Sayfalar

13 Nisan 2022 Çarşamba

Kabağın Rabbi gücenmiş olmalı!


Bir Şazeli Derviş, saç dahil, her türlü süsten arınmak adına, berbere gider. 
Berber, dervişin saçlarını kazımaya baslar. 
Başın sağ kısmı tamamen kazınmışken, bıçkın bir  kabadayı girer içeri. 
Doğruca dervişin yanına giderek başının kazınmış kısmına bir tokat atar ve:-Kalk bakalım kabak, kalk da tıraşımızı olalım, diye kükrer.
Dervişlik bu... 
Sövene dilsiz, vurana elsiz gerek. Kaideyi bozmaz derviş, usulünce kalkar yerinden.
Berber mahcup, fakat korkmuştur; ses çıkaramaz.
Kabadayı koltuğa oturur, tıraş esnasında da devamlı dervişle alay eder:
-Kabak, sen nerelisin, Kabak nerden geldin, kabak aşağı, kabak yukarı…
Nihayet tıraş biter, kabadayı dükkândan çıkar. 
Henüz birkaç metre gitmiştir ki, geminden boşanmış ve kontrolden çıkmış bir at arabası yokuştan aşağı hızla üzerine gelir. 

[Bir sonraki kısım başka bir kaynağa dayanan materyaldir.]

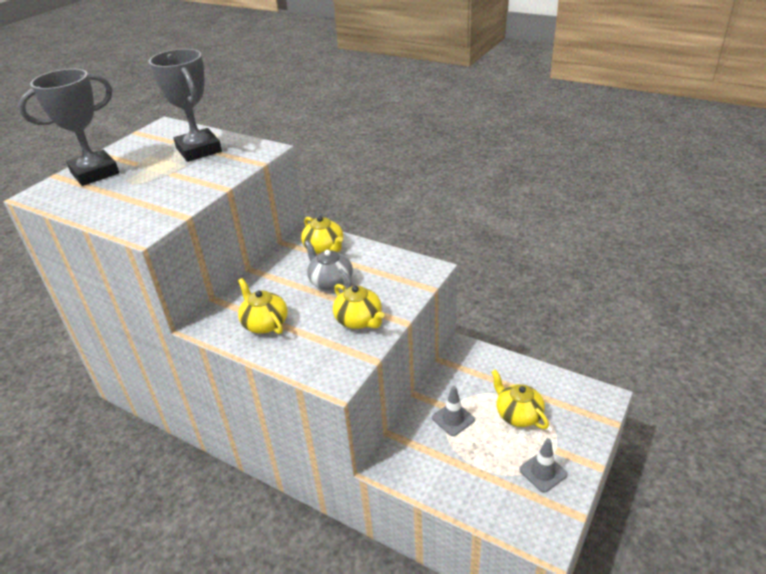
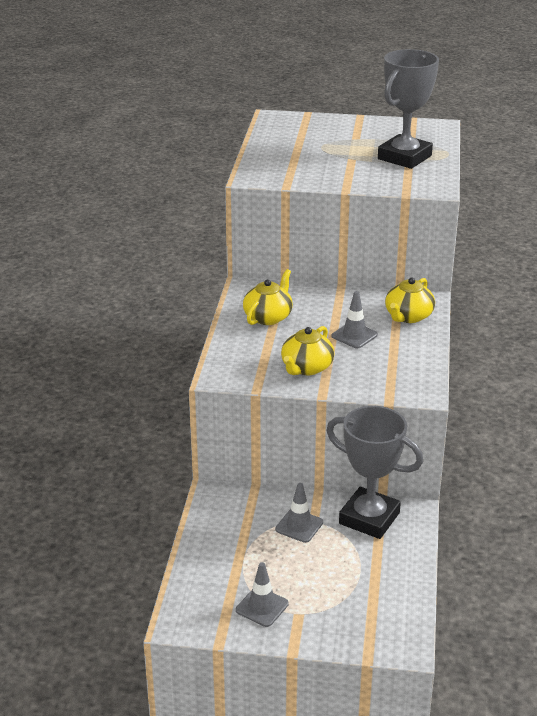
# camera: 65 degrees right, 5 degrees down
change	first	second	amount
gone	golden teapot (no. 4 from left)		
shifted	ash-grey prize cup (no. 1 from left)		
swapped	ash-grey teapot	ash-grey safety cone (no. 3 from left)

Çift atlı arabanın önündeki uzun sivri demir -denge oku-, kabadayının karnına saplanır. 
Görenler çığlığı basar. 
Berber ise şaşkın, bir manzaraya, bir dervişe bakarken, sorar:
- Biraz ağır olmadı mı derviş efendi? 
Derviş mahzun, düşünceli cevap verir: 
-Vallahi ben gücenmedim ona. 
Hakkımı da helal etmiştim. 
Ama bu kabağın bir Rabbi, bir sahibi var, O gücenmiş olmalı!

عن أبي هريرة -رضي الله عنه- قال: قال رسول الله -صلى الله عليه وسلم-: «إنَّ اللهَ قال: مَن عادى لي وليًّا فقد آذنتُه بالحرب، وما تقرَّب إليَّ عبدي بشيء أحب إليَّ مما افترضتُ عليه، وما يزال عبدي يتقرَّب إليَّ بالنوافل حتى أحبَّه، فإذا أحببتُه: كنتُ سمعَه الذي يسمع به، وبصرَه الذي يُبصر به، ويدَه التي يبطش بها، ورجلَه التي يمشي بها، وإن سألني لأعطينَّه، ولئن استعاذني لأُعيذنَّه، وما تردَّدتُ عن شيء أنا فاعلُه تردُّدي عن نفس المؤمن، يكره الموتَ وأنا أكره مساءتَه»

Ebû Hureyre'den rivâyet edildiğine göre Rasûlullâh şöyle buyurmuştur:
Şüphesiz ki Allah şöyle buyurmuştur:
"Kim benim veli kuluma düşmanlık ederse ben de ona harp ilan ederim. 
Kulumu bana yaklaştıran şeyler arasında en çok hoşuma gideni, ona farz kıldığım (aynî veya kifaye) şeyleri  eda etmesidir. 
Kulum bana nafile ibadetlerle yaklaşmaya devam eder, sonunda sevgime erer. 
Onu bir sevdim mi artık ben onun işittiği kulağı, gördüğü gözü, tuttuğu eli, yürüdüğü ayağı (aklettiği kalbi, konuştuğu dili) olurum. 
Benden bir şey isteyince onu veririm, benden sığınma talep etti mi onu himayeme alır, korurum."(Buhârî, Rikak 38.)